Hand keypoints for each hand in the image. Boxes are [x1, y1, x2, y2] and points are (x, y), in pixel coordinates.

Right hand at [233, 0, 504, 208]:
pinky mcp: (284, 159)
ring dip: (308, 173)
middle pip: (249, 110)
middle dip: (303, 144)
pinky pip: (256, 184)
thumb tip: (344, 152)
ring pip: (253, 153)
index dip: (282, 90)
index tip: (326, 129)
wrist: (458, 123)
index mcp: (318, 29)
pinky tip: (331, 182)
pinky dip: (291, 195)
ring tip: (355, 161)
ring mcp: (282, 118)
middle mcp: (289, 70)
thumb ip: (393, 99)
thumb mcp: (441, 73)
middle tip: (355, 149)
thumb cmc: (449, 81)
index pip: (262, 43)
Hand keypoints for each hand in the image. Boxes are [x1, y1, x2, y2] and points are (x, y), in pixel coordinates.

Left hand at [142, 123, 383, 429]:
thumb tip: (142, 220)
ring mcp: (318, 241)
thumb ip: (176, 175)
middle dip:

* * *

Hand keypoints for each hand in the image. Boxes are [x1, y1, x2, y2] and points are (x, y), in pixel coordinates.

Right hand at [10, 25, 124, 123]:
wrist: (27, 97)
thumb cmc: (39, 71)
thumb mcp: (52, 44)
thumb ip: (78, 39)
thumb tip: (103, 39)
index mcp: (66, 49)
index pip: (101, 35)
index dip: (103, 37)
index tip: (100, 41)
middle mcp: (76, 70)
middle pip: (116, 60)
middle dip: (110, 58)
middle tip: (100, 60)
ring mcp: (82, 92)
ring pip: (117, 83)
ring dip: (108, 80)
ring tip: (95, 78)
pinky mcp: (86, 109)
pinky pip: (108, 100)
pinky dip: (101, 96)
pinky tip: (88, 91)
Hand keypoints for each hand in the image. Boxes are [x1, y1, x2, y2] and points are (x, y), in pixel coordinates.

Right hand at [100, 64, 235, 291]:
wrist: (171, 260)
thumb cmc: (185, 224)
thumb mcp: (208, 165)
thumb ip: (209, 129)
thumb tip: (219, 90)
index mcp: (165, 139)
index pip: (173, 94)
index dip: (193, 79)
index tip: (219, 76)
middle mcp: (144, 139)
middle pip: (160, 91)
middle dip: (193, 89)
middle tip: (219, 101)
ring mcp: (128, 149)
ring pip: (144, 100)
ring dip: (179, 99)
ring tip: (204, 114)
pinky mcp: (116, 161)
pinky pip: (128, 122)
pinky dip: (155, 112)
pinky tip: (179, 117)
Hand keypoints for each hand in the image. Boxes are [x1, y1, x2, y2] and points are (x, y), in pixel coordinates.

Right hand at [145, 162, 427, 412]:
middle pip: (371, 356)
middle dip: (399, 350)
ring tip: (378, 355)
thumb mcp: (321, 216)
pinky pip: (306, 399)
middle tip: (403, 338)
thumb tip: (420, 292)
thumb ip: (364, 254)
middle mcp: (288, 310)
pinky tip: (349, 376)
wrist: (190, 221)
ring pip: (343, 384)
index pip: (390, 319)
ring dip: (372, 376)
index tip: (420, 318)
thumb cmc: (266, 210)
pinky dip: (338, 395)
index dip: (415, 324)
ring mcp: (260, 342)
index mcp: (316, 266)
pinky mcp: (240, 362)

Exercise
Using the listing above, gather each line that holds the string "Right" and copy it.

Reply
Right hand at [233, 0, 504, 208]:
Right hand at [10, 25, 124, 123]:
Right hand at [100, 64, 235, 291]:
Right hand at [145, 162, 427, 412]:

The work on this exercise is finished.